SOURCE PASSAGE:
The book Europe-North Korea. Between Humanitarianism and Business?, edited by Myung-Kyu Park, Bernhard Seliger and Sung Jo Park and published by Lit Verlag, was published in 2010. It is a series of articles by exceptional scholars concerning the current situation in the Democratic People’s Republic of Korea (North Korea) and its relations with the European Union. The findings of the study are based on extensive research carried out by numerous researchers who have prominent experience in the field on North Korean science. The book is a compilation of various articles. The expertise of the contributors is beyond doubt, and so it is no surprise that the quality of the individual articles is usually very high. Many of them are regular visitors to North Korea, and therefore some of their remarks are based upon constructive first-hand testimonies.
The book is composed of an introduction and of four sections, wherein the authors explore different aspects of the cooperation between North Korea and the European Union. The book presents the current situation of international relations between North Korea and the European Union. The authors intend to present the current situation inside North Korea, as well as the role of the European Union in the development of the Pyongyang regime .

GIVEN INFORMATION:
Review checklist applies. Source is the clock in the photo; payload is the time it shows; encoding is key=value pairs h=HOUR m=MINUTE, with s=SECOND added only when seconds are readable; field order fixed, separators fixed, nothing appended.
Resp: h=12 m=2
* * *
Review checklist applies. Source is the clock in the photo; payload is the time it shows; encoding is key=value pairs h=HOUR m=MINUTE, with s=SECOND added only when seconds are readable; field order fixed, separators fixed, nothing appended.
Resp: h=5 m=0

SET TASK 1: Condense the book review's paragraph beginning "The book is composed of an introduction" into a short bulleted list that keeps its main facts.
SET TASK 2: In the book review, which publisher released Europe-North Korea. Between Humanitarianism and Business?
SET TASK 3: Pick up the review of the Europe–North Korea book at its last sentence and write the paragraph that follows.

RIGHT ANSWER 1:
- Structure: an introduction and four sections, each exploring a different aspect of cooperation between North Korea and the European Union.
- Subject: the current state of international relations between North Korea and the European Union.
- Aim: to describe the situation inside North Korea and the European Union's role in the development of the Pyongyang regime.

RIGHT ANSWER 2: Lit Verlag.

RIGHT ANSWER 3:
The first part, entitled ‘Human Rights, Humanitarianism’, presents a short overview of the question of human rights in North Korea and the role of European organizations in North Korea. Human Rights are one of the most important political expressions of our century. Thanks to an excellent interdisciplinary approach, Myung-Kyu Park, Peter M. Beck, Nicolas Reader, Sung-Jo Park and Dae-Soon Kim show that during recent years, European humanitarian organizations have played a leading role in North Korea. These organizations are also very active in the field of economical training for the North Korean population. The authors report that there is a transition from humanitarian to development assistance in North Korea. Since the food shortage in North Korea is systematic, international aid is necessary. The authors also mention that NGOs should participate in the construction of a self-reliant North Korea, in order to limit the role of these organizations in the long term. Based upon North Korean testimonies, Humanitarian organizations should cooperate with North Korean institutions.
In the section entitled ‘Economic, Political and Ideological Relations between East/West Germany and North Korea and their legacies’, there is a presentation of the prospects and limits of cooperation between Germany and North Korea. the authors Kolja Naumann, Bernd Schaefer and Soon Hyung Yi discuss the evolution of the German economic system and its consequences for cooperation with North Korea. They are especially interested in the question of integrating new German technologies into the North Korean market. The authors are also in favor of promoting cultural and educational diplomacy between Germany and North Korea. They insist that North Korea’s future elites should be educated in countries (such as Germany) which have historical links to North Korea.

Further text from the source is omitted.